Mit Mischbestückung meine ich, ob die RAM´s von verschiedenen Herstellern sind. Damit habe ich schon mehr als einmal probleme gehabt. Und dabei entstehen auch immer die kuriosesten Fehler. Nimm doch mal den 128er & den 256er raus und lass die Kiste ne´ Zeit lang nur mit dem 512er laufen, wenn der Explorer dann nicht mehr abkackt, hast du den Fehler gefunden.

mfg, Tom Joke


----------



## shiver (14. Juli 2001)

das ist ne idee....... werd ich mal probieren müssen. ist "blabla.exe hat einen fehler verursacht..." eine meldung, wenn der speicher nicht stimmt?! kann ich mir fast nicht vorstellen, aber das probier ich mal!

danke!

ps: mein 200stes posting, juhu


----------



## tomtutorial (14. Juli 2001)

Ja, genau solche Fehler & diverse andere Fehler habe ich deswegen schon gehabt.
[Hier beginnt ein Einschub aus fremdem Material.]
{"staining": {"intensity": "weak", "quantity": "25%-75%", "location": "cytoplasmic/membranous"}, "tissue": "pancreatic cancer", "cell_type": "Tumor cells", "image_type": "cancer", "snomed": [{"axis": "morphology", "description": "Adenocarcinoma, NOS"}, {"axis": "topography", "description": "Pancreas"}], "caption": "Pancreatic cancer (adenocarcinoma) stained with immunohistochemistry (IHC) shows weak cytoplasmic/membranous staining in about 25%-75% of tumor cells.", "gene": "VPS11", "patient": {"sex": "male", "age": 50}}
Ich sag nur "extrem kurios".

mfg, Tom Joke


----------



## shiver (14. Juli 2001)

danke aber hab jetzt sp2 draufgepackt und es läuuuuuuuuuuuuuuft! jippie!


----------



## Moartel (14. Juli 2001)

> _Original geschrieben von Tom Joke _
> *@ shiver
> Hast du bei deinen RAM Bausteinen ein Mischbestückung? evtl. unkompatible Hardware? Ansonsten weiß icke auch nüscht!!!
> *



argh RAM!
Ich hasse das Zeugs. Erst letzt Woche habe ich meinen schönen 128 MB-Riegel rauswerfen müssen weil er kaputt war. Jetzt habe ich 256 MB   .
Aber dass verschiedener RAM Ärger mit Schutzfehlern macht glaube ich nicht. Eher mit kompletten Abstürzen.


----------



## Mephisto (20. August 2001)

> _Original geschrieben von Moartel _
> *Danke für die Auskunft.
> Aber wie siehts mit dem Bootmanager aus? Soll ich LILO oder NTLDR nehmen?
> Ist es vielleicht möglich, den NTLDR in LILO einzutragen?
> ...



Ja, Windows2000 überschreibt bei der Installation den MBR. Du kannst mit dem Windows Boot Manager eh nix mehr anfangen, wenn du Linux hast. Falls du ein System ohne Linux machen willst und Win2k und Win98 paralell benutzen willst, MUSST  du Windows98 ZUERST installieren.

---
Win2K Advanced Server rulez:smoke: :smoke:


----------



## Rene (21. August 2001)

Hi,

@ alle die glauben das viel RAM auch viel Geschwindigkeit 

Nur eine gute CPU und gutes Mainboard (+gute HDD,+aktuelle Treiber, +Datenpflege) garantieren zuverlässigen und schnellen gebrauch von win2k. Viel RAM hilft da wirklich nur beim rendering!


René  :# :# :#


----------



## Rene (21. August 2001)

Cool wie die 3 da oben mich fertig machen!


----------



## Moartel (22. August 2001)

Hast schon recht Rene. Um die CPU brauchst du dir aber keine Sorgen zu machen. Da hat eigentlich jeder eine gute. Meistens eher zu gut für das System (siehe Discount-PCs).
Das Mainboard wird viel zu oft unterschätzt. Dabei ist es doch naheliegend dass die Komponente durch die *sämtliche* Daten laufen auch was taugen muss. 
Der RAM ist aber auch sehr wichtig. 256 MB RAM ist schon fast das mindeste was man heute haben sollte. Insbesondere unter Win2k. Ich habe seit kurzem auch Win2k und bin froh dass ich soviel RAM habe. Die Geschwindigkeit des Speichers wird aber auch zu oft unterschätzt.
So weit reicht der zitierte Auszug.